→ **Material for the task**
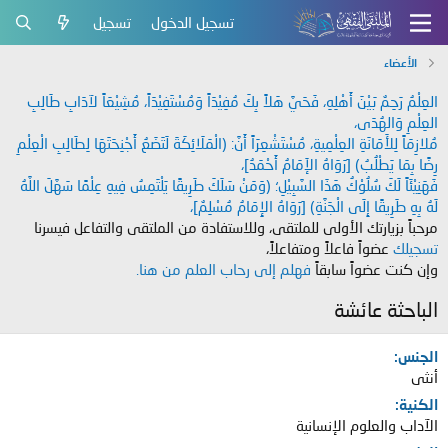
تسجيل الدخول
تسجيل
الأعضاء
العِلْمُ رَحِمٌ بَيْنَ أَهْلِهِ، فَحَيَّ هَلاً بِكَ مُفِيْدَاً وَمُسْتَفِيْدَاً، مُشِيْعَاً لآدَابِ طَالِبِ
العِلْمِ وَالهُدَى،
مُلازِمَاً لِلأَمَانَةِ العِلْمِيةِ، مُسْتَشْعِرَاً أَنَّ: (الْمَلَائِكَةَ لَتَضَعُ أَجْنِحَتَهَا لِطَالِبِ الْعِلْمِ
رِضًا بِمَا يَطْلُبُ) [رَوَاهُ الإَمَامُ أَحْمَدُ]،
فَهَنِيْئَاً لَكَ سُلُوْكُ هَذَا السَّبِيْلِ؛ (وَمَنْ سَلَكَ طَرِيقًا يَلْتَمِسُ فِيهِ عِلْمًا سَهَّلَ اللَّهُ
لَهُ بِهِ طَرِيقًا إِلَى الْجَنَّةِ) [رَوَاهُ الإِمَامُ مُسْلِمٌ]،
مرحباً بزيارتك الأولى للملتقى، وللاستفادة من الملتقى والتفاعل فيسرنا
تسجيلك
عضواً فاعلاً ومتفاعلاً،
وإن كنت عضواً سابقاً
فهلم إلى رحاب العلم من هنا.
الباحثة عائشة
الجنس
أنثى
الكنية
الآداب والعلوم الإنسانية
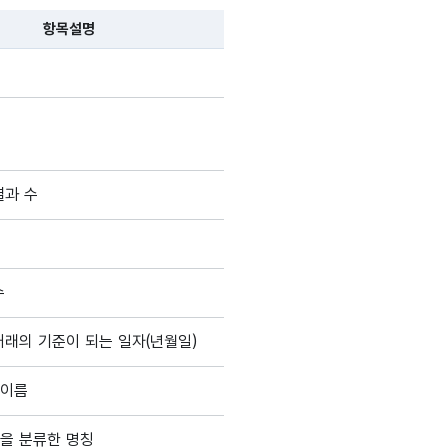
항목설명
 항목 설명순으로 나열됩니다.
결과 수
수
거래의 기준이 되는 일자(년월일)
 이름
을 분류한 명칭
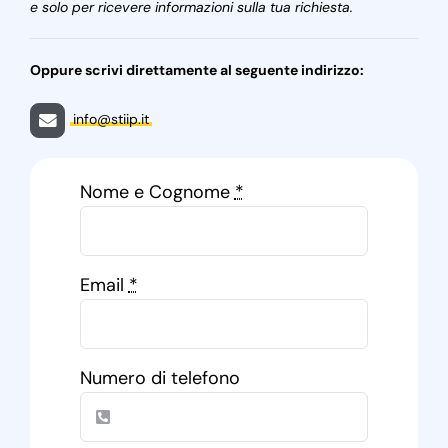
e solo per ricevere informazioni sulla tua richiesta.
Oppure scrivi direttamente al seguente indirizzo:
info@stiip.it
Nome e Cognome
*
Email
*
Numero di telefono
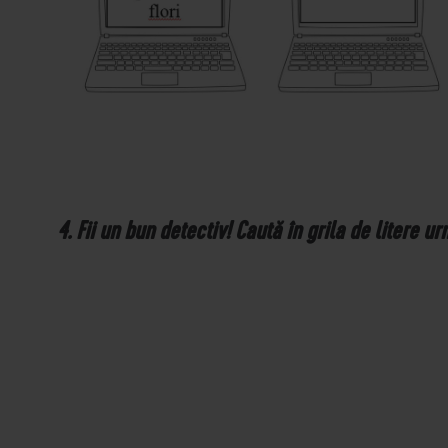
4. Fii un bun detectiv! Caută în grila de litere 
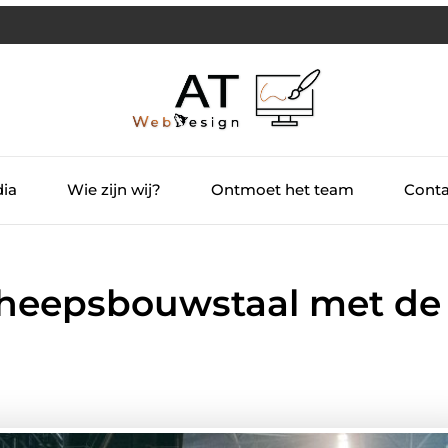
dia
Wie zijn wij?
Ontmoet het team
Conta
cheepsbouwstaal met de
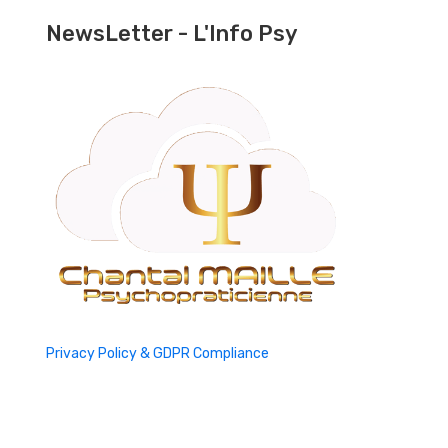
NewsLetter - L'Info Psy
Privacy Policy & GDPR Compliance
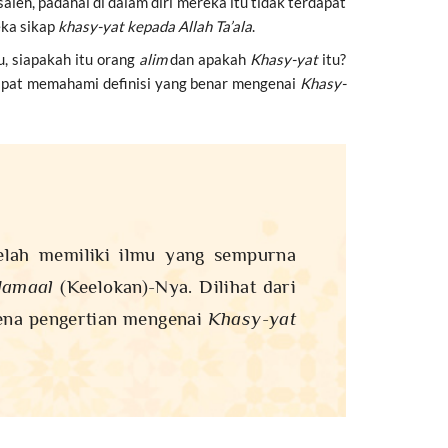
h, padahal di dalam diri mereka itu tidak terdapat
eka sikap
khasy-yat kepada Allah Ta’ala
.
u, siapakah itu orang
alim
dan apakah
Khasy-yat
itu?
dapat memahami definisi yang benar mengenai
Khasy-
elah memiliki ilmu yang sempurna
Jamaal
(Keelokan)-Nya. Dilihat dari
rena pengertian mengenai
Khasy-yat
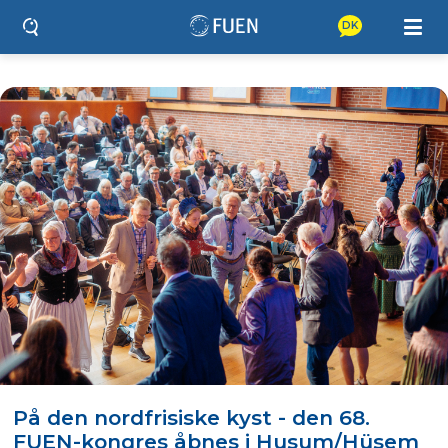
DK
På den nordfrisiske kyst - den 68.
FUEN-kongres åbnes i Husum/Hüsem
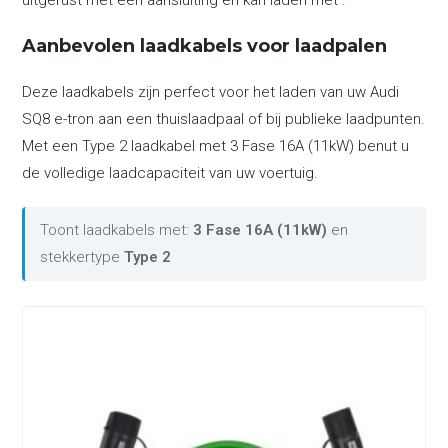
uitgerust met een aansluiting en kan laden met .
Aanbevolen laadkabels voor laadpalen
Deze laadkabels zijn perfect voor het laden van uw Audi
SQ8 e-tron aan een thuislaadpaal of bij publieke laadpunten.
Met een Type 2 laadkabel met 3 Fase 16A (11kW) benut u
de volledige laadcapaciteit van uw voertuig.
Toont laadkabels met:
3 Fase 16A (11kW)
en
stekkertype
Type 2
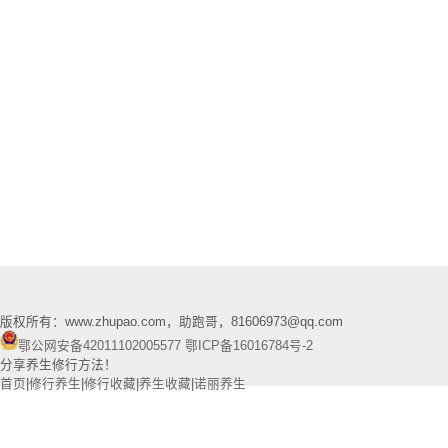
版权所有：www.zhupao.com，助跑哥，81606973@qq.com
鄂公网安备42011102005577
鄂ICP备16016784号-2
分享养生修行方法！
首页
|
修行养生
|
修行收藏
|
养生收藏
|
诺丽养生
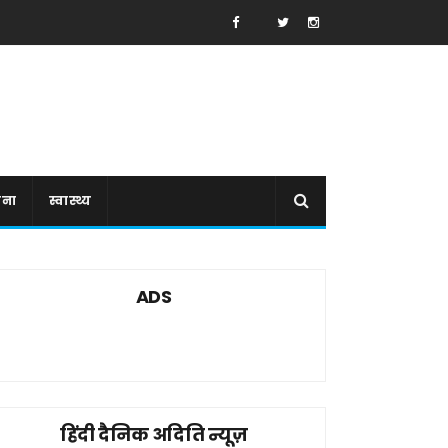
ाना
स्वास्थ्य
ADS
हिंदी दैनिक अदिति न्यूज़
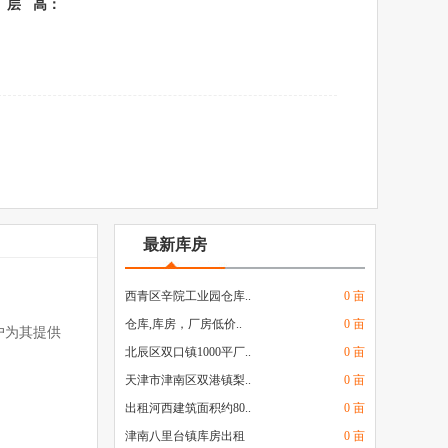
层 高：
最新库房
西青区辛院工业园仓库..
0 亩
仓库,库房，厂房低价..
0 亩
户为其提供
北辰区双口镇1000平厂..
0 亩
天津市津南区双港镇梨..
0 亩
出租河西建筑面积约80..
0 亩
津南八里台镇库房出租
0 亩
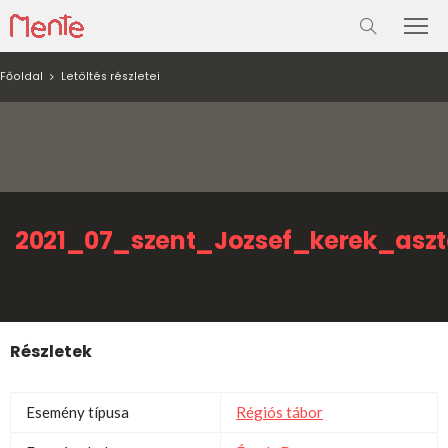
Főoldal
Letöltés részletei
2021_07_szent_Jozsef_kerek_asz
Részletek
Esemény típusa
Régiós tábor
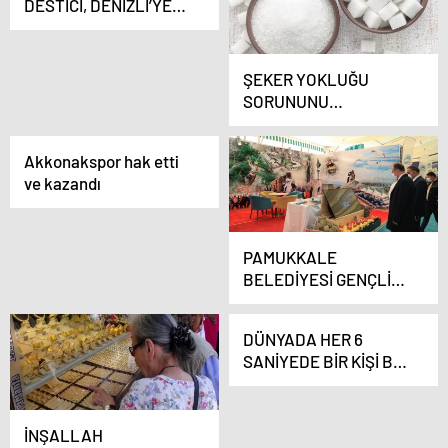
DESTİCİ, DENİZLİ’YE
GELİYOR
ŞEKER YOKLUĞU
SORUNUNU
BAKKALLAR ÇÖZER
Akkonakspor hak etti
ve kazandı
PAMUKKALE
BELEDİYESİ GENÇLİK
FESTİVALİNDE
DÜNYADA HER 6
SANİYEDE BİR KİŞİ BU
SEBEPTEN HAYATINI
KAYBEDİYOR
İNŞALLAH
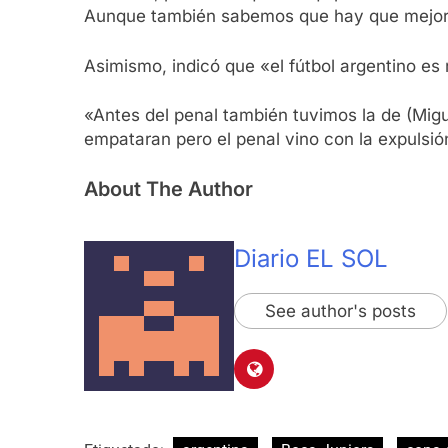
Aunque también sabemos que hay que mejor
Asimismo, indicó que «el fútbol argentino es 
«Antes del penal también tuvimos la de (Mig
empataran pero el penal vino con la expulsió
About The Author
Diario EL SOL
See author's posts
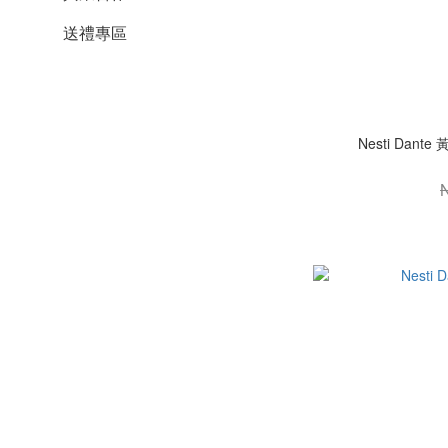
送禮專區
Nesti Dan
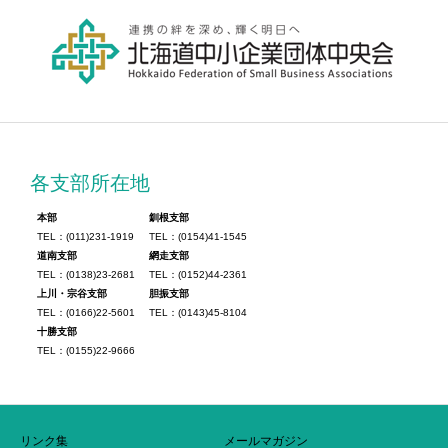
各支部所在地
本部
釧根支部
TEL：(011)231-1919
TEL：(0154)41-1545
道南支部
網走支部
TEL：(0138)23-2681
TEL：(0152)44-2361
上川・宗谷支部
胆振支部
TEL：(0166)22-5601
TEL：(0143)45-8104
十勝支部
TEL：(0155)22-9666
リンク集
メールマガジン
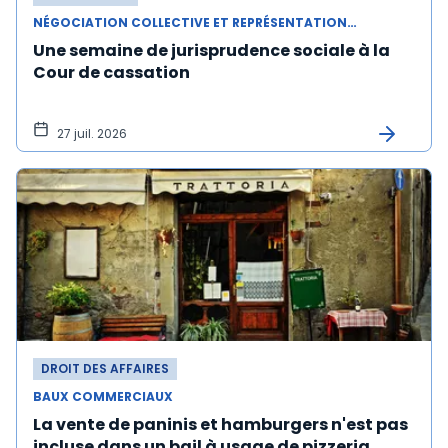
NÉGOCIATION COLLECTIVE ET REPRÉSENTATION DU PERSONNEL
Une semaine de jurisprudence sociale à la
Cour de cassation
27 juil. 2026
DROIT DES AFFAIRES
BAUX COMMERCIAUX
La vente de paninis et hamburgers n'est pas
incluse dans un bail à usage de pizzeria,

→ **Work task**
Return an exact copy of the data above, apart from any pictures.

→ **Result of this exercise**
تسجيل الدخول
تسجيل
الأعضاء
العِلْمُ رَحِمٌ بَيْنَ أَهْلِهِ، فَحَيَّ هَلاً بِكَ مُفِيْدَاً وَمُسْتَفِيْدَاً، مُشِيْعَاً لآدَابِ طَالِبِ
العِلْمِ وَالهُدَى،
مُلازِمَاً لِلأَمَانَةِ العِلْمِيةِ، مُسْتَشْعِرَاً أَنَّ: (الْمَلَائِكَةَ لَتَضَعُ أَجْنِحَتَهَا لِطَالِبِ الْعِلْمِ
رِضًا بِمَا يَطْلُبُ) [رَوَاهُ الإَمَامُ أَحْمَدُ]،
فَهَنِيْئَاً لَكَ سُلُوْكُ هَذَا السَّبِيْلِ؛ (وَمَنْ سَلَكَ طَرِيقًا يَلْتَمِسُ فِيهِ عِلْمًا سَهَّلَ اللَّهُ
لَهُ بِهِ طَرِيقًا إِلَى الْجَنَّةِ) [رَوَاهُ الإِمَامُ مُسْلِمٌ]،
مرحباً بزيارتك الأولى للملتقى، وللاستفادة من الملتقى والتفاعل فيسرنا
تسجيلك
عضواً فاعلاً ومتفاعلاً،
وإن كنت عضواً سابقاً
فهلم إلى رحاب العلم من هنا.
الباحثة عائشة
الجنس
أنثى
الكنية
الآداب والعلوم الإنسانية
항목설명
 항목 설명순으로 나열됩니다.
결과 수
수
거래의 기준이 되는 일자(년월일)
 이름
을 분류한 명칭
e solo per ricevere informazioni sulla tua richiesta.
Oppure scrivi direttamente al seguente indirizzo:
info@stiip.it
Nome e Cognome
*
Email
*
Numero di telefono
4. Fii un bun detectiv! Caută în grila de litere 
dia
Wie zijn wij?
Ontmoet het team
Conta
cheepsbouwstaal met de
NewsLetter - L'Info Psy
Privacy Policy & GDPR Compliance
h, padahal di dalam diri mereka itu tidak terdapat
eka sikap
khasy-yat kepada Allah Ta’ala
.
u, siapakah itu orang
alim
dan apakah
Khasy-yat
itu?
dapat memahami definisi yang benar mengenai
Khasy-
elah memiliki ilmu yang sempurna
Jamaal
(Keelokan)-Nya. Dilihat dari
rena pengertian mengenai
Khasy-yat
DK
På den nordfrisiske kyst - den 68.
FUEN-kongres åbnes i Husum/Hüsem
uitgerust met een aansluiting en kan laden met .
Aanbevolen laadkabels voor laadpalen
Deze laadkabels zijn perfect voor het laden van uw Audi
SQ8 e-tron aan een thuislaadpaal of bij publieke laadpunten.
Met een Type 2 laadkabel met 3 Fase 16A (11kW) benut u
de volledige laadcapaciteit van uw voertuig.
Toont laadkabels met:
3 Fase 16A (11kW)
en
stekkertype
Type 2
版权所有：www.zhupao.com，助跑哥，81606973@qq.com
鄂公网安备42011102005577
鄂ICP备16016784号-2
分享养生修行方法！
首页
|
修行养生
|
修行收藏
|
养生收藏
|
诺丽养生
ाना
स्वास्थ्य
ADS
हिंदी दैनिक अदिति न्यूज़
层 高：
最新库房
西青区辛院工业园仓库..
0 亩
仓库,库房，厂房低价..
0 亩
户为其提供
北辰区双口镇1000平厂..
0 亩
天津市津南区双港镇梨..
0 亩
出租河西建筑面积约80..
0 亩
津南八里台镇库房出租
0 亩
Főoldal
Letöltés részletei
2021_07_szent_Jozsef_kerek_asz
Részletek
Esemény típusa
Régiós tábor
DESTİCİ, DENİZLİ’YE
GELİYOR
ŞEKER YOKLUĞU
SORUNUNU
BAKKALLAR ÇÖZER
Akkonakspor hak etti
ve kazandı
PAMUKKALE
BELEDİYESİ GENÇLİK
FESTİVALİNDE
DÜNYADA HER 6
SANİYEDE BİR KİŞİ BU
SEBEPTEN HAYATINI
KAYBEDİYOR
İNŞALLAH
Aunque también sabemos que hay que mejor
Asimismo, indicó que «el fútbol argentino es 
«Antes del penal también tuvimos la de (Mig
empataran pero el penal vino con la expulsió
About The Author
Diario EL SOL
See author's posts
送禮專區
Nesti Dan
各支部所在地
本部
釧根支部
TEL：(011)231-1919
TEL：(0154)41-1545
道南支部
網走支部
TEL：(0138)23-2681
TEL：(0152)44-2361
上川・宗谷支部
胆振支部
TEL：(0166)22-5601
TEL：(0143)45-8104
十勝支部
TEL：(0155)22-9666
リンク集
メールマガジン
NÉGOCIATION COLLECTIVE ET REPRÉSENTATION DU PERSONNEL
Une semaine de jurisprudence sociale à la
Cour de cassation
27 juil. 2026
DROIT DES AFFAIRES
BAUX COMMERCIAUX
La vente de paninis et hamburgers n'est pas
incluse dans un bail à usage de pizzeria,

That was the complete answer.